SEÇÃO DO DOCUMENTO
·····

REMINISCÊNCIAS
Rui Martinho Rodrigues*
Isolamento social, noticiários monotemáticos e a inconveniência do
convívio social incomodam até misantropos. O distanciamento involuntário
aborrece. Até viciados em leitura pensam nas atividades sociais agora
desaconselhadas. A percepção do tempo se transforma. Horas escorrem preguiçosas.
Pensamentos situados no fim de uma longa fila, agora encontram espaço.
O futuro, sempre insondável, tornou-se preocupante. A incerteza
adquiriu status de inquietação. Mnemosine, a musa da memória, desperta a
lembrança de Clio, sua filha e de Zeus, deusa da História, que tem consigo uma
trombeta e descreve os desafios vividos e as soluções sempre encontradas. Não
há limite para os sacrifícios antes do epílogo.

·····

Entradas de dados:
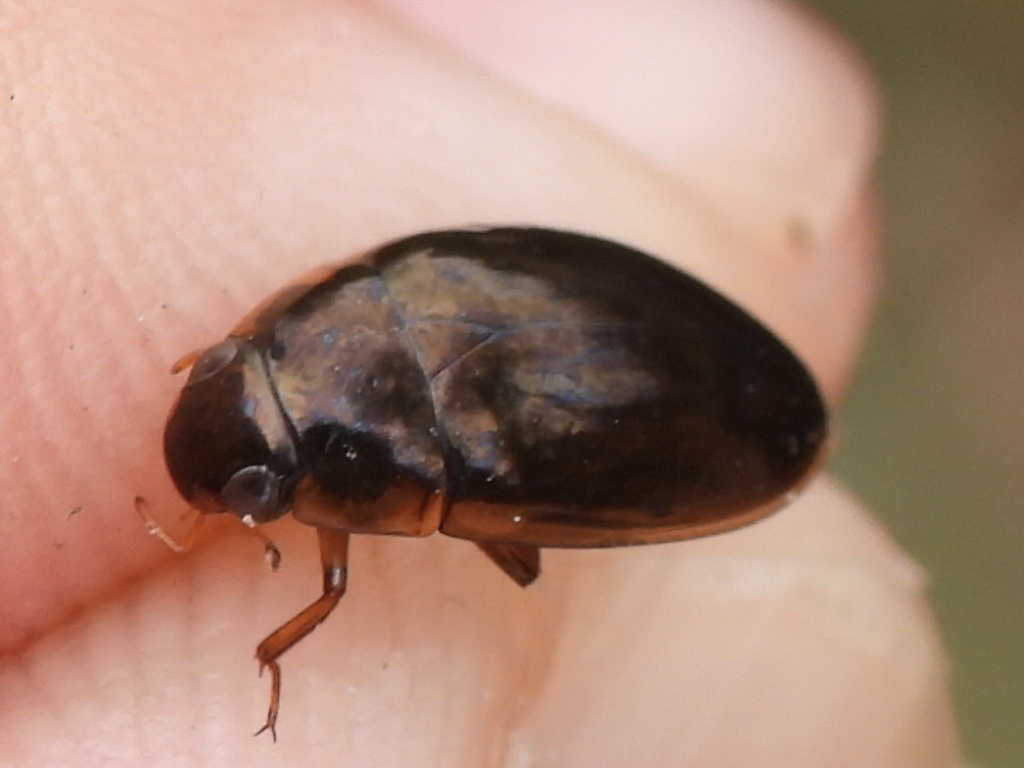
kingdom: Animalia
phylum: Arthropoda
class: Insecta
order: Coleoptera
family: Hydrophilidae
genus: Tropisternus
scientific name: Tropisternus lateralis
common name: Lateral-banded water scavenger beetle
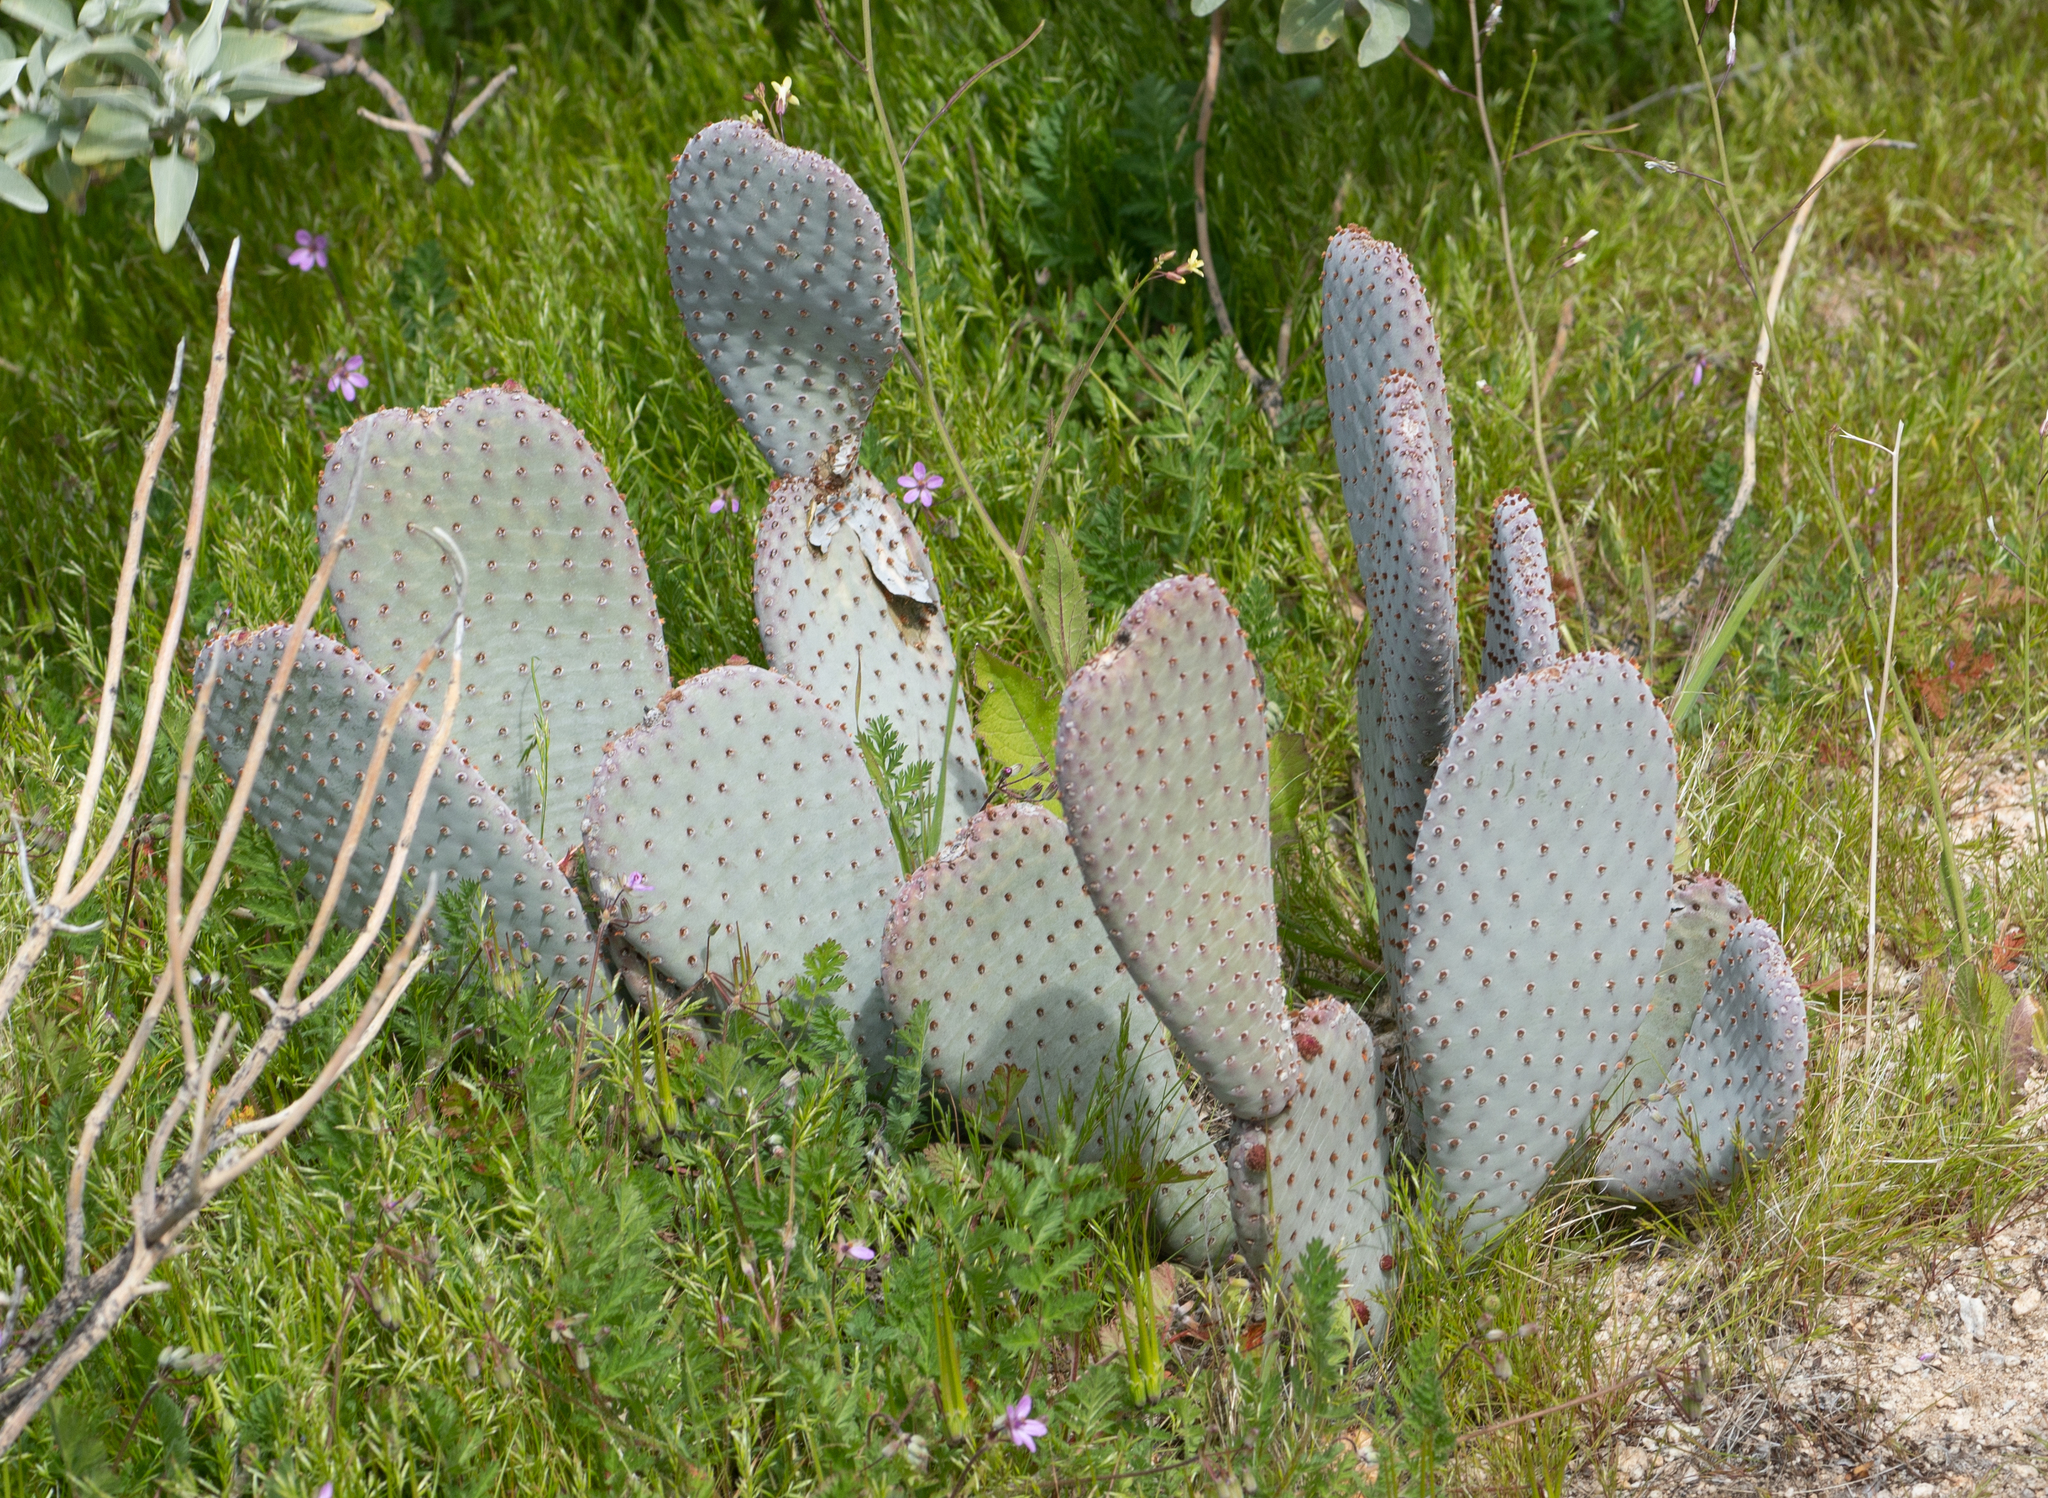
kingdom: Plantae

·····

CONJUNTO DE TAREFAS
#1 No texto sobre o isolamento social, o que faz Clio, cuja lembrança Mnemosine desperta? Responda em uma a três frases.
#2 Como fica em inglês esta frase do texto sobre o isolamento social: "O futuro, sempre insondável, tornou-se preocupante."?
#3 Prossiga com o texto sobre o isolamento social a partir do ponto em que ele termina.
Os itens não são necessários para as tarefas.

RESPOSTAS DAS TAREFAS
#1 Clio, deusa da História e filha de Mnemosine e de Zeus, tem consigo uma trombeta. Ela descreve os desafios vividos e as soluções sempre encontradas.

#2 The future, always unfathomable, has become worrying.

#3
Mnemosine suscita reminiscências que despertam o olhar para o
outro extremo: o futuro e o encontro com o inescrutável. O porvir pede a
compreensão do passado, fechando o círculo. Em uma vida testemunhamos
transformações nos mais diversos campos.
A volatilidade do que Zygmunt Bauman (1925 – 2017) deu o nome de
modernidade líquida, transformou as atividades lúdicas infantis, como as
brincadeiras de roda; o jogo de pedras das meninas; o fura chão dos meninos. Cadeiras nas calçadas quase desapareceram; novelas do rádio foram
extintas; vendedores de porta em porta sumiram. Referências culturais e
identidades se dissolveram.
As novas tecnologias impactantes em quantidade superaram as
inovações de muitos séculos em uma só geração. Afastaram ou atenuaram o perigo
de algumas epidemias recorrentes, como varíola, sarampo, parotidite,
poliomielite, meningite e difteria.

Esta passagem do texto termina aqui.